Repository for Petra’s work at ampli Jan-Feb 2019

What isn’t in this repository

This repository does not contain with it downloaded data (for confidentiality and size reasons), the fitted models (similar issues), or the configuration file for downloading from the database (which contains a password). Recreate an empty data/ directory and model/. The configuration file is at py/database.ini and looks like:

[postgresql]
host=<Hname>
database=<dbname>
user=<Username>
password=<Password>

This file is based on an example from the postgresSQL website. Replace <Username> and <Password> with valid credentials.

SQL

I’ve included a bunch of annotated SQL queries in sql/queries.pgsql and sql/weather.pgsql. The latter file is specifically about the weather dataset; the former is more general. Some of the queries are copied into the py/util.py file, but changing these two files will do nothing on their own.

Python

requirements.txt contains the python packages required to set up a virtual environment with virtualenv -p /usr/bin/python3 venv and pip install -r requirements.txt. Notably these are:

  • numpy
  • pandas
  • pkg-resources
  • psycopg2-binary
  • pyparsing
  • python-dateutil
  • pytz
  • scipy
  • seaborn
  • statsmodels

Virtual environments are loaded with source venv/bin/activate. The python scripts are in the py/ folder. The scripts that are designed to be called directly are called by python <scriptname.py>; use python <scriptname.py> -h to view help. Note that most options will have a default, which may not be what you want, so always check.

util.py

This script is imported by several other scripts, particularly for downloading the data from the database.

downkwh.py

Downloads demand data from the database. Options:

  • -o PATH: The path for the python “pickle” file to store the result in.
  • -s DATE: The start date for the download in YYYY-MM-DD format; default of 2017-01-01.
  • -e DATE: The end date in YYYY-MM-DD format; default of 2018-01-01.
  • -t TABLE: The table in the database from which to obtain the wanted ICP ids; default is public.icp_sample, a table which contains 1000 ICPs with good data for 2017. Important: Don’t assume that SQL injection can’t come through this vector, although I have constrained the values that this script will accept from the command line to the following list:
    • public.best_icp, All icps with at least 360 days of data in 2017
    • public.best_icp_1618, All icps with at least 720 days of data in 2 years from 1 April 2016
    • public.best_icp_18m, All icps with at least 540 days of data from July 2016 to end of 2017
    • public.icp_sample, A pre-generated 1k sample from best_icp
    • public.icp_sample_5k, A pre-generated 5k sample from best_icp
    • public.icp_sample_1618, A pre-generated 1k sample from best_icp_1618
    • public.icp_sample_18m, A pre-generated 1k sample from best_icp_18m
  • -n NUM: The algorithm downloads the dataset in pieces, optimises them to reduce storage space, and reassembles. This option defines the number of such pieces; it should always be less than the number of days between the start and end days. Default of 12.
  • --no-pivot: This option can probably be ignored, as it downloads the dataset in a less efficient non-“pivoted” form, which was used in the original versions of some of these scripts.
  • -v: Output some extra progress information as it goes; mostly useful for debugging.

Example:

python downkwh.py -o ../data/test1k.pkl -n 24

Downloads data from the default period into ../data/test1k.pkl with 24 segments used.

downweather.py

Downloads weather (temperature and humidity) data from the database, from one specified station.

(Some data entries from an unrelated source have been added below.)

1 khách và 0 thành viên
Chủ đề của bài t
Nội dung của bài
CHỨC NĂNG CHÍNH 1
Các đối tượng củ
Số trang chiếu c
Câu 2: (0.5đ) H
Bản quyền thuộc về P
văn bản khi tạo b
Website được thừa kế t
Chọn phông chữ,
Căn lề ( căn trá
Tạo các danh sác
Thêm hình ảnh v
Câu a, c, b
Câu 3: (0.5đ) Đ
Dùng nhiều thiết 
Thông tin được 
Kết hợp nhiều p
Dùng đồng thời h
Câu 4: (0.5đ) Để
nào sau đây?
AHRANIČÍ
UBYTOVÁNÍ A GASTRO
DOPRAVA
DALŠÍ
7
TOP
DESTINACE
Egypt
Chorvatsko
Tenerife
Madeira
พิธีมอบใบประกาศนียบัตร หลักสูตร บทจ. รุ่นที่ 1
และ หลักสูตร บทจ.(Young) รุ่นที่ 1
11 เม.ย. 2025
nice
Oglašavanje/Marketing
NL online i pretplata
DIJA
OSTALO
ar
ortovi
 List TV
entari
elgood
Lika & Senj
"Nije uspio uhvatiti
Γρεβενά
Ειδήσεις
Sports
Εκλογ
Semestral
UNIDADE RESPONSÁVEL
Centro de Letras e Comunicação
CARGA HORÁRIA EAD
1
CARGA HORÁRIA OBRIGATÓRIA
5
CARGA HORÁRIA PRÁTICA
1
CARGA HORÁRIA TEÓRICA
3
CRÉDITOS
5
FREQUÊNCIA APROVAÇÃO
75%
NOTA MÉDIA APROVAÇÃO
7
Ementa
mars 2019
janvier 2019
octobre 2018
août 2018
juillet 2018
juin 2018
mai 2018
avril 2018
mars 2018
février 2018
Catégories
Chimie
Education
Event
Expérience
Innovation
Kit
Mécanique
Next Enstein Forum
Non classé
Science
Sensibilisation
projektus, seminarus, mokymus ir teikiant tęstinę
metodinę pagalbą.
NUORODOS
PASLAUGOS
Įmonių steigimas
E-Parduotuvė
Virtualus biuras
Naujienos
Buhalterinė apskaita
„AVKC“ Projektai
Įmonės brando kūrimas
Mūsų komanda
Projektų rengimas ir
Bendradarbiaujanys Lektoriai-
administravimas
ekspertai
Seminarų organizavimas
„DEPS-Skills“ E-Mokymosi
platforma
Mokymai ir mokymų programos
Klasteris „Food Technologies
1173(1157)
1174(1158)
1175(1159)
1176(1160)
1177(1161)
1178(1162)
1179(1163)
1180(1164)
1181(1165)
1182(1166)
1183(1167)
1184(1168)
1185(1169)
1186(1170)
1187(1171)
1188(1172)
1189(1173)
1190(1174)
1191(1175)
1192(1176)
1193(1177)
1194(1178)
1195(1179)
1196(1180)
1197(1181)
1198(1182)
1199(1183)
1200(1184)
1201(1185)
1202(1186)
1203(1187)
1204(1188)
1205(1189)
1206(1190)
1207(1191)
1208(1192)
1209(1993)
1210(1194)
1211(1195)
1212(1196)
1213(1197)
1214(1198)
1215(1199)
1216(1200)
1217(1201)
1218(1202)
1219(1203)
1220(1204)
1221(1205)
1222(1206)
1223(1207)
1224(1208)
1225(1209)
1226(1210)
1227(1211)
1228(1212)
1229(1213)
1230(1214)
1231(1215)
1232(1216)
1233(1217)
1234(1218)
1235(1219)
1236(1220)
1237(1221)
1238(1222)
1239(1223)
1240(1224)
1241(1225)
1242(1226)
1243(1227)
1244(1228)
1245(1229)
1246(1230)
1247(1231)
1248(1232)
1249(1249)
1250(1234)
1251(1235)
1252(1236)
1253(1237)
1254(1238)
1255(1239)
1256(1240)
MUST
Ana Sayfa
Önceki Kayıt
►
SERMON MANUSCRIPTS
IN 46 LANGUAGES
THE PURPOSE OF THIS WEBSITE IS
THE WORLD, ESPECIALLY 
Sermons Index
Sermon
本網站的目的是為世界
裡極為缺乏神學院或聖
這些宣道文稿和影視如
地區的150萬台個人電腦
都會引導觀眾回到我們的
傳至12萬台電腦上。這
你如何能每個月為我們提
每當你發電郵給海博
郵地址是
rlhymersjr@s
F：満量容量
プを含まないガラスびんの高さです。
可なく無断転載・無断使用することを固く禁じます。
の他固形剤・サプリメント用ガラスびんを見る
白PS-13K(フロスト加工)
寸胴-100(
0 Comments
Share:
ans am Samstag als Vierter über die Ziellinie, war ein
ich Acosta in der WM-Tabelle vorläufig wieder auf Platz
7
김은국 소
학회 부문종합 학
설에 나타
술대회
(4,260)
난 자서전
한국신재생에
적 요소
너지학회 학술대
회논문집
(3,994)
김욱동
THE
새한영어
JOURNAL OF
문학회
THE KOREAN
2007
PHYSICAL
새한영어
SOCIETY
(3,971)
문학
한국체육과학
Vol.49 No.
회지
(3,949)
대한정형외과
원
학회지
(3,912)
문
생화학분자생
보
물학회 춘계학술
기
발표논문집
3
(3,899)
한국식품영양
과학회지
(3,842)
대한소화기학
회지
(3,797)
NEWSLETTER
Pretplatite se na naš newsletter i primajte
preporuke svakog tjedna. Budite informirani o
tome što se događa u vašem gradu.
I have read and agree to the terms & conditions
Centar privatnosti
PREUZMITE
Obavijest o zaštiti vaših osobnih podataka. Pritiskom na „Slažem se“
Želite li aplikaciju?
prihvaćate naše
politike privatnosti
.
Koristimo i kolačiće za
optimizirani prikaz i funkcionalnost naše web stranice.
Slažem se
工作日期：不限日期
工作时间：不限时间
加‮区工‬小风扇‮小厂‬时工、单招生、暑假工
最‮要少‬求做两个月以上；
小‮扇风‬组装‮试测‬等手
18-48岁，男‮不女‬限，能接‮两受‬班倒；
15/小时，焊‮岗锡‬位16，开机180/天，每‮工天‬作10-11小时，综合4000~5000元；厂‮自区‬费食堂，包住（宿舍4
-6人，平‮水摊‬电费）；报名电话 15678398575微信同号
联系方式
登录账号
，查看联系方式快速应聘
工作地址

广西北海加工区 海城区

  • -o PATH: The path for the python “pickle” file to store the result in.
  • -s DATE: The start date for the download in YYYY-MM-DD format; default of 2016-04-01.
  • -e DATE: The end date in YYYY-MM-DD format; default of 2019-01-01.
  • --station: The station to download from; default is 2006 which is located near Pukekohe.
  • -v: Output some extra progress information as it goes; mostly useful for debugging.

Example:

python downweather.py -o ../data/weathertest.pkl

Downloads data from the default period into ../data/weathertest.pkl.